Valles, Thomas E; Shoenhard, Hannah; Zinski, Joseph; Trick, Sarah; Porter, Mason A; Lindstrom, Michael R.
  • Valles TE; Department of Mathematics, University of California, San Diego, San Diego, California, United States of America.
  • Shoenhard H; Department of Mathematics, University of California, Los Angeles, Los Angeles, California, United States of America.
  • Zinski J; Department of Cell and Developmental Biology, University of Pennsylvania, Philadelphia, Pennsylvania, United States of America.
  • Trick S; Department of Cell and Developmental Biology, University of Pennsylvania, Philadelphia, Pennsylvania, United States of America.
  • Porter MA; Assistant Editor at tvo.org (TVOntario), Toronto, Ontario, Canada.
  • Lindstrom MR; Department of Mathematics, University of California, Los Angeles, Los Angeles, California, United States of America.
PLoS Comput Biol ; 18(5): e1010042, 2022 05.

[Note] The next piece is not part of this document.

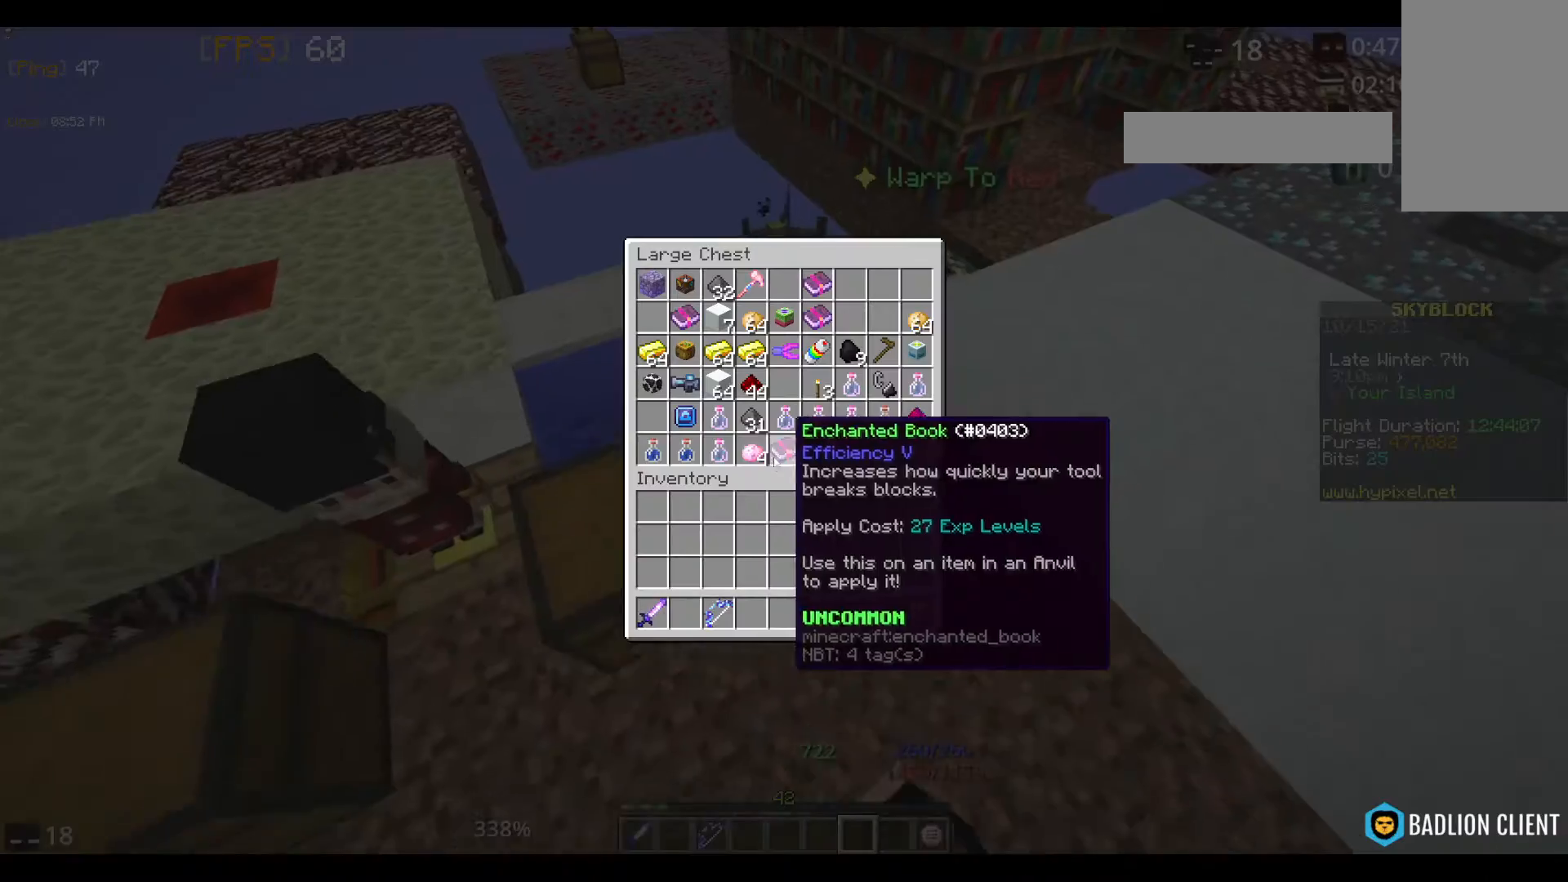
{"keys": [], "mouse": [], "events": [[17, "mouse_right", "up"]]}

Article in English | MEDLINE | ID: covidwho-1854923
ABSTRACT
A major strategy to prevent the spread of COVID-19 is the limiting of in-person contacts. However, limiting contacts is impractical or impossible for the many disabled people who do not live in care facilities but still require caregivers to assist them with activities of daily living. We seek to determine which interventions can best prevent infections of disabled people and their caregivers. To accomplish this, we simulate COVID-19 transmission with a compartmental model that includes susceptible, exposed, asymptomatic, symptomatically ill, hospitalized, and removed/recovered individuals. The networks on which we simulate disease spread incorporate heterogeneity in the risk levels of different types of interactions, time-dependent lockdown and reopening measures, and interaction distributions for four different groups (caregivers, disabled people, essential workers, and the general population). Of these groups, we find that the probability of becoming infected is largest for caregivers and second largest for disabled people. Consistent with this finding, our analysis of network structure illustrates that caregivers have the largest modal eigenvector centrality of the four groups. We find that two interventions-contact-limiting by all groups and mask-wearing by disabled people and caregivers-most reduce the number of infections in disabled and caregiver populations. We also test which group of people spreads COVID-19 most readily by seeding infections in a subset of each group and comparing the total number of infections as the disease spreads. We find that caregivers are the most potent spreaders of COVID-19, particularly to other caregivers and to disabled people. We test where to use limited infection-blocking vaccine doses most effectively and find that (1) vaccinating caregivers better protects disabled people from infection than vaccinating the general population or essential workers and that (2) vaccinating caregivers protects disabled people from infection about as effectively as vaccinating disabled people themselves. Our results highlight the potential effectiveness of mask-wearing, contact-limiting throughout society, and strategic vaccination for limiting the exposure of disabled people and their caregivers to COVID-19.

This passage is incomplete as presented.